* _Recorded data_:
*** Begin section ***

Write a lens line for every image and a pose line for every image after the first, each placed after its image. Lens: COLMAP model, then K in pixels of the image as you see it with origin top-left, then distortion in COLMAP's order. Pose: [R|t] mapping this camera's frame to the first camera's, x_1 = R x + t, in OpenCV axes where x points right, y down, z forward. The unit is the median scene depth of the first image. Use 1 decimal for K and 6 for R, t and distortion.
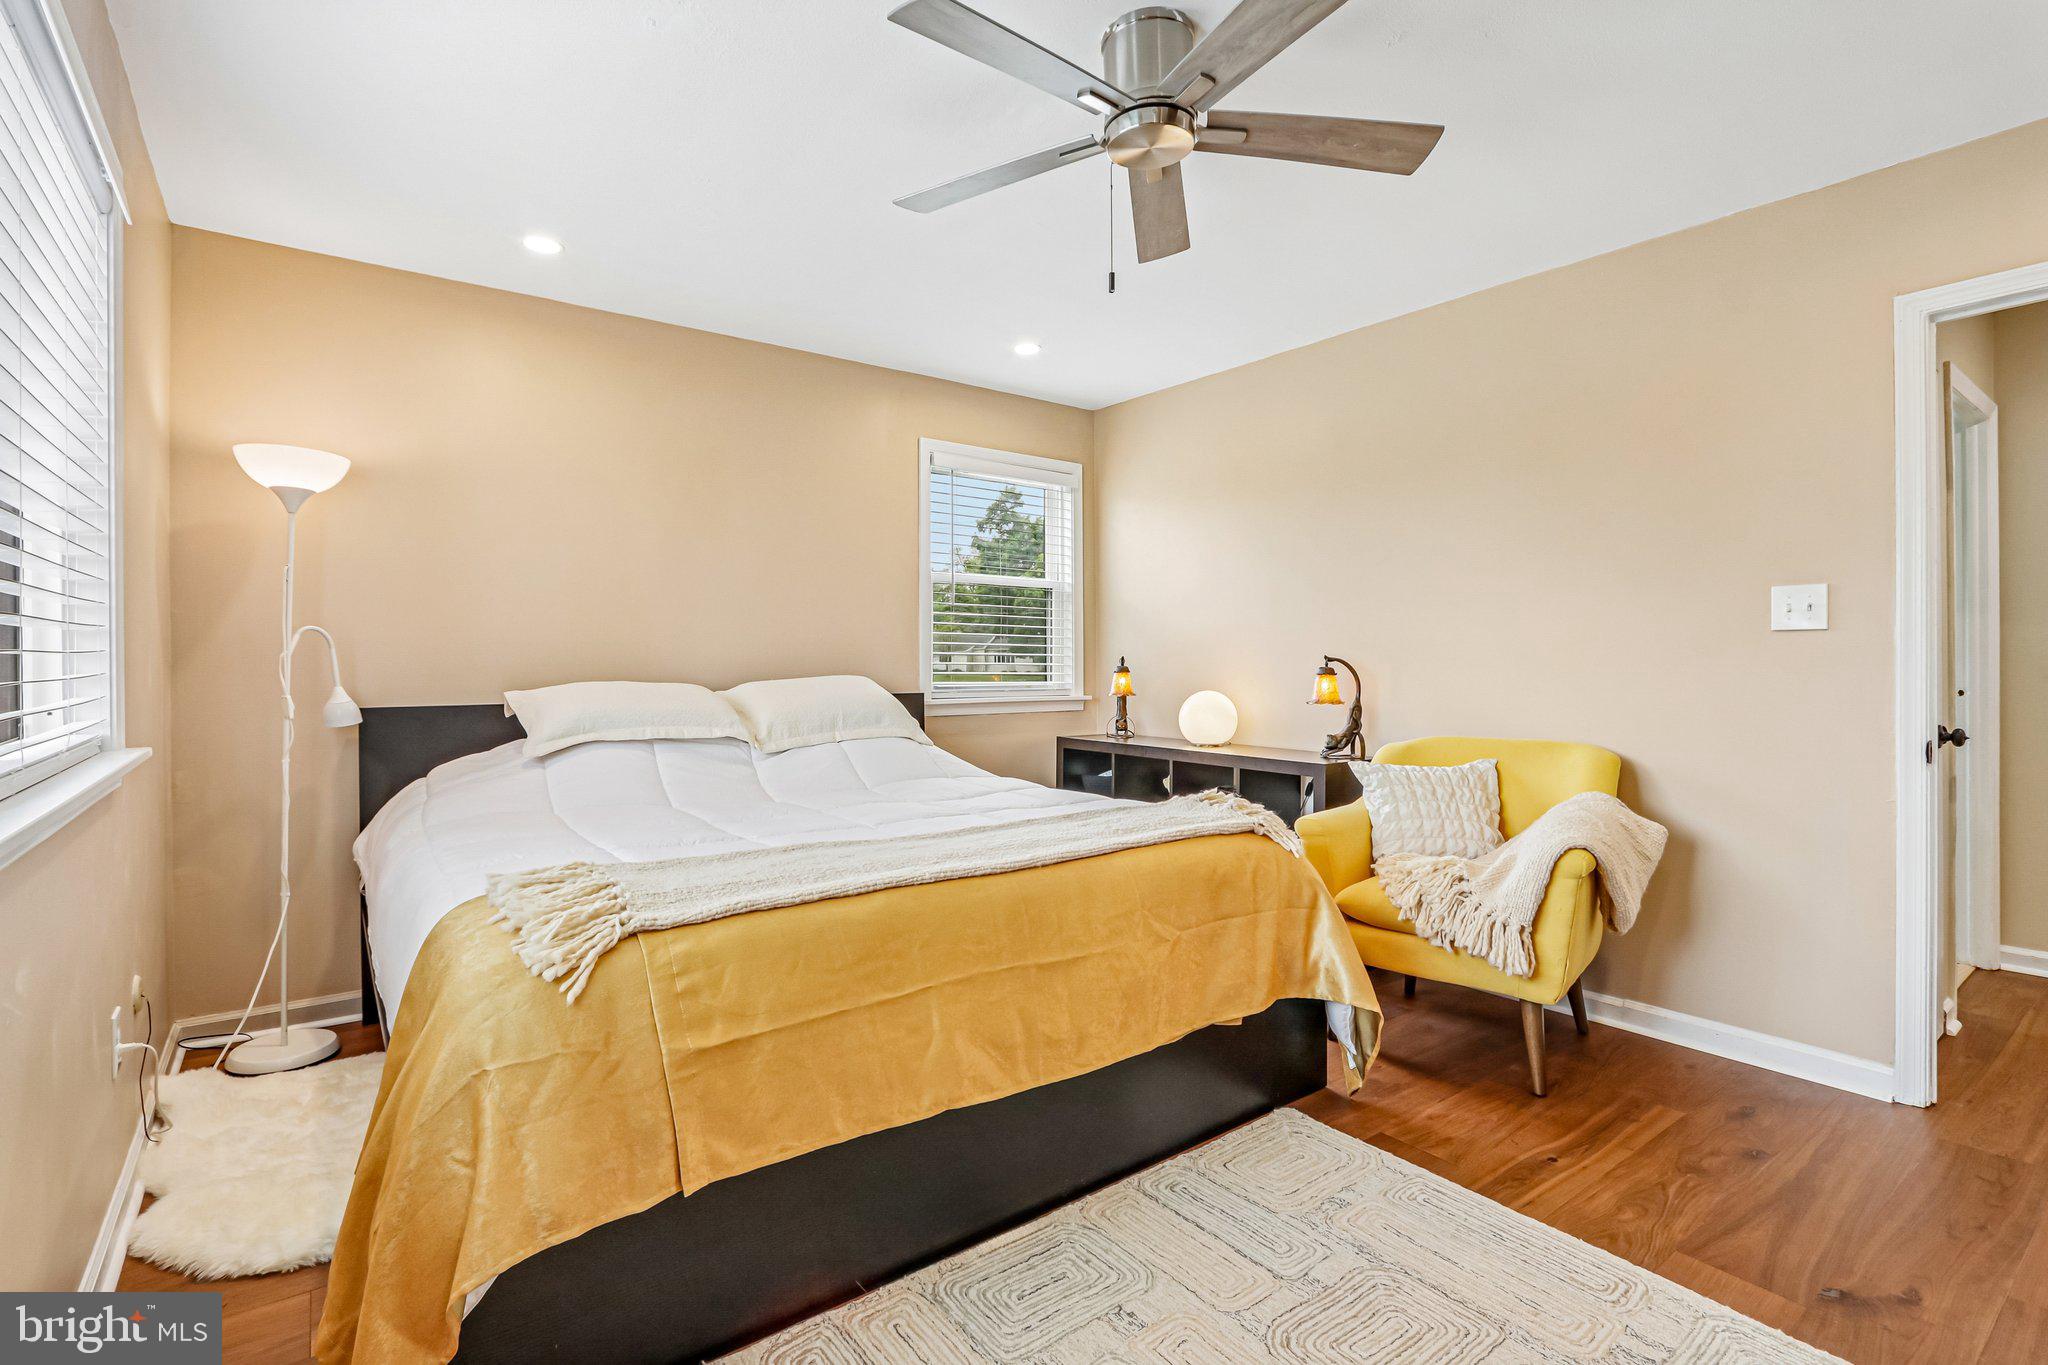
lens RADIAL K [[945.7, 0, 1020.5], [0, 945.7, 661.5], [0, 0, 1]] dist [-0.002368, -0.000651]
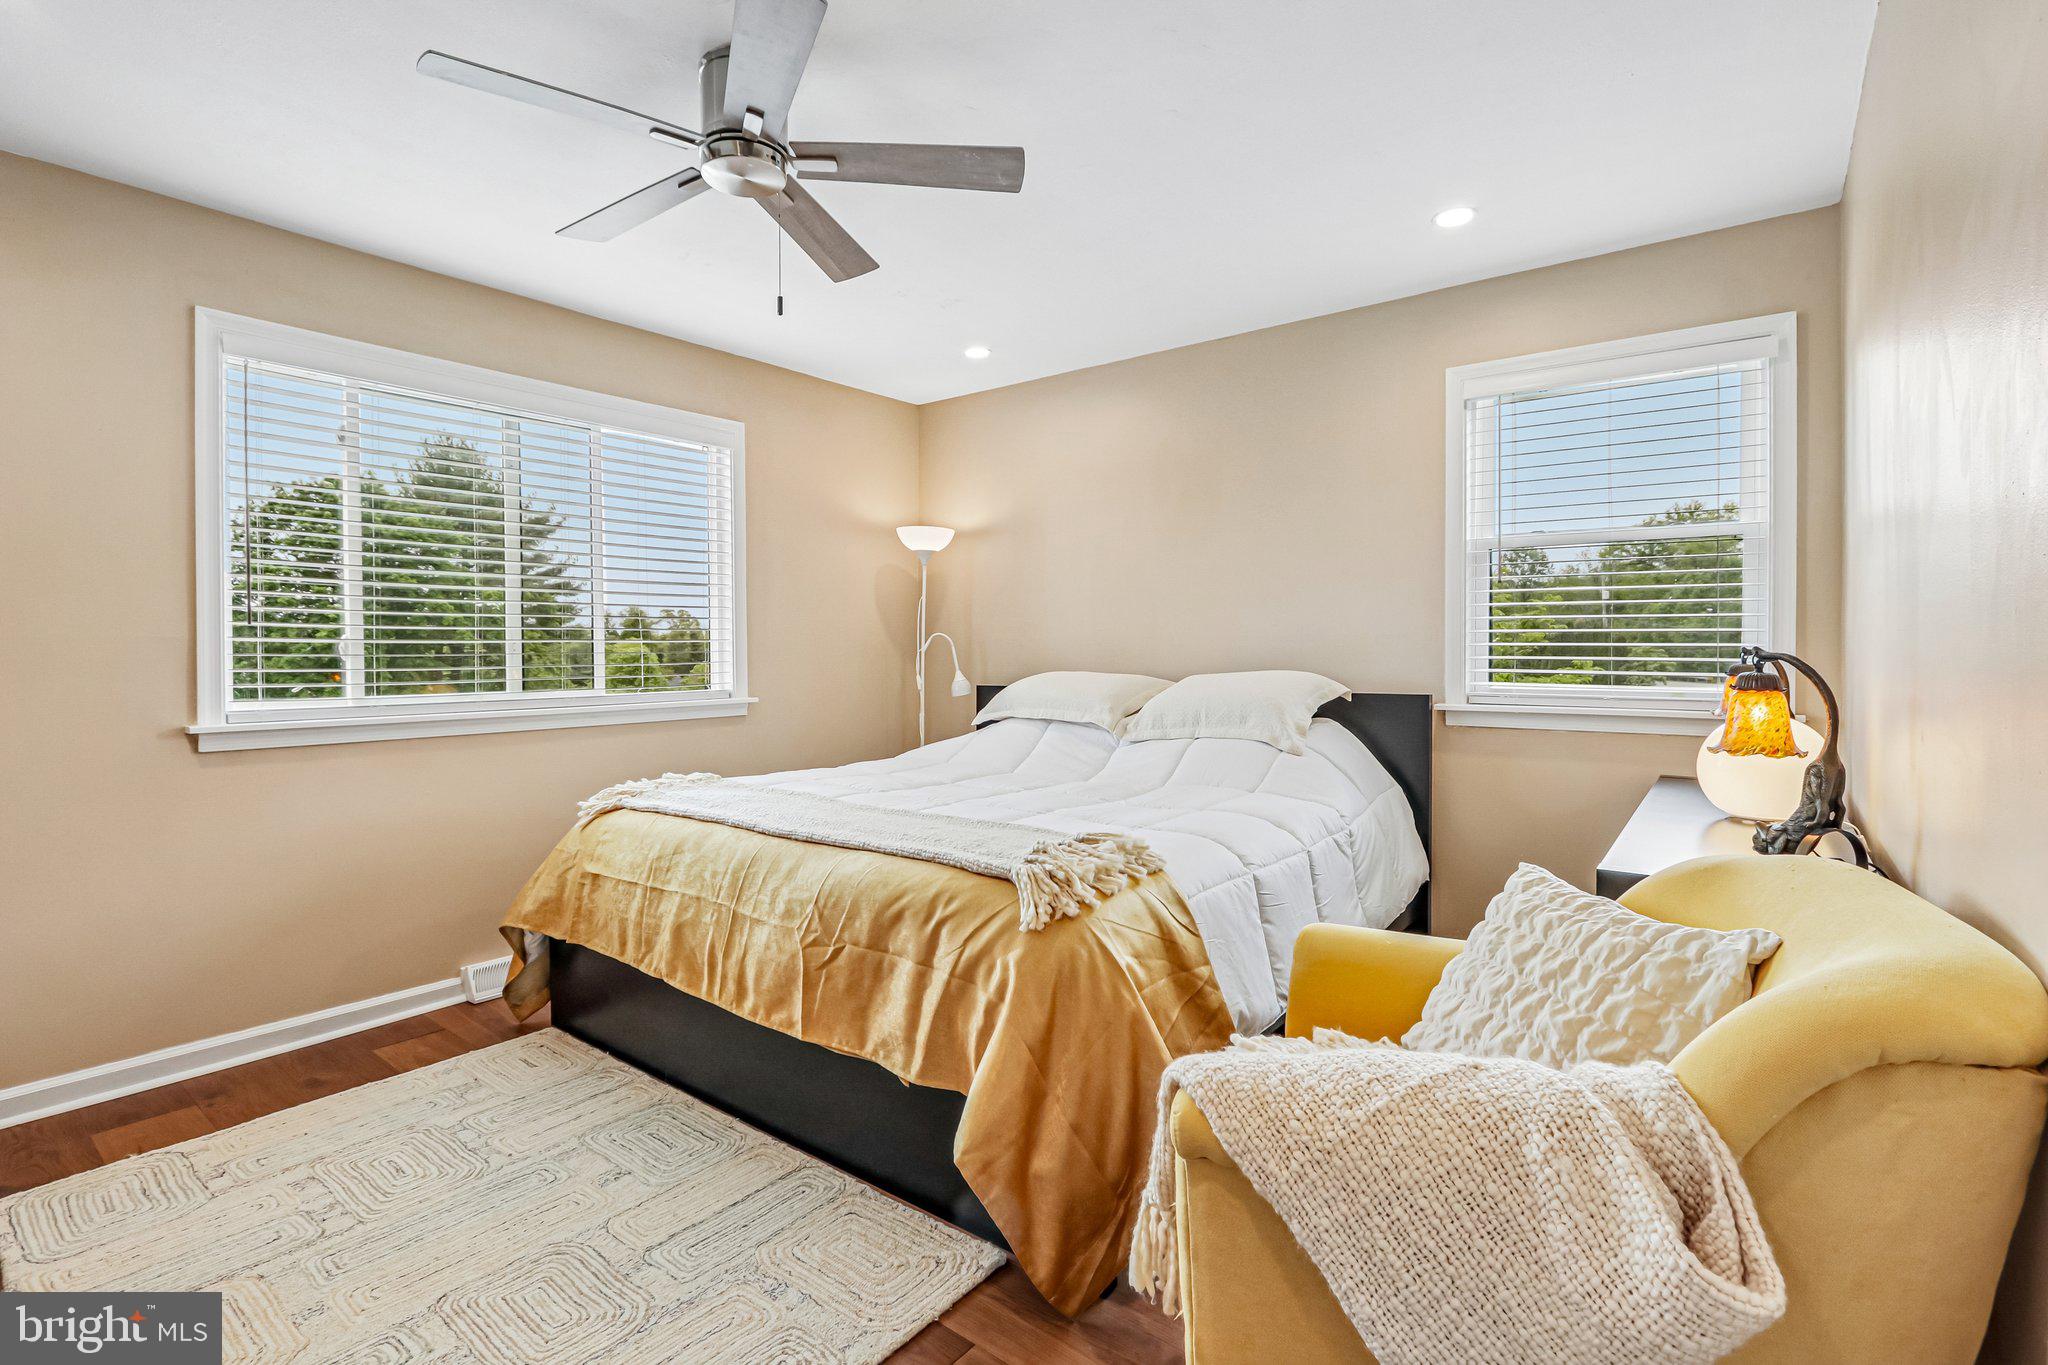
lens RADIAL K [[945.7, 0, 1020.5], [0, 945.7, 661.5], [0, 0, 1]] dist [-0.002368, -0.000651]
pose [[0.262905, 0.009046, -0.964779, 0.803116], [0.003202, 0.999942, 0.010248, -0.005891], [0.964816, -0.005784, 0.262861, 0.651936]]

*** End section ***

* _Problem requirements_: Copy every line of the material above word for word, but leave out the pictures.

* _Solution to this task_:
Write a lens line for every image and a pose line for every image after the first, each placed after its image. Lens: COLMAP model, then K in pixels of the image as you see it with origin top-left, then distortion in COLMAP's order. Pose: [R|t] mapping this camera's frame to the first camera's, x_1 = R x + t, in OpenCV axes where x points right, y down, z forward. The unit is the median scene depth of the first image. Use 1 decimal for K and 6 for R, t and distortion.
lens RADIAL K [[945.7, 0, 1020.5], [0, 945.7, 661.5], [0, 0, 1]] dist [-0.002368, -0.000651]
lens RADIAL K [[945.7, 0, 1020.5], [0, 945.7, 661.5], [0, 0, 1]] dist [-0.002368, -0.000651]
pose [[0.262905, 0.009046, -0.964779, 0.803116], [0.003202, 0.999942, 0.010248, -0.005891], [0.964816, -0.005784, 0.262861, 0.651936]]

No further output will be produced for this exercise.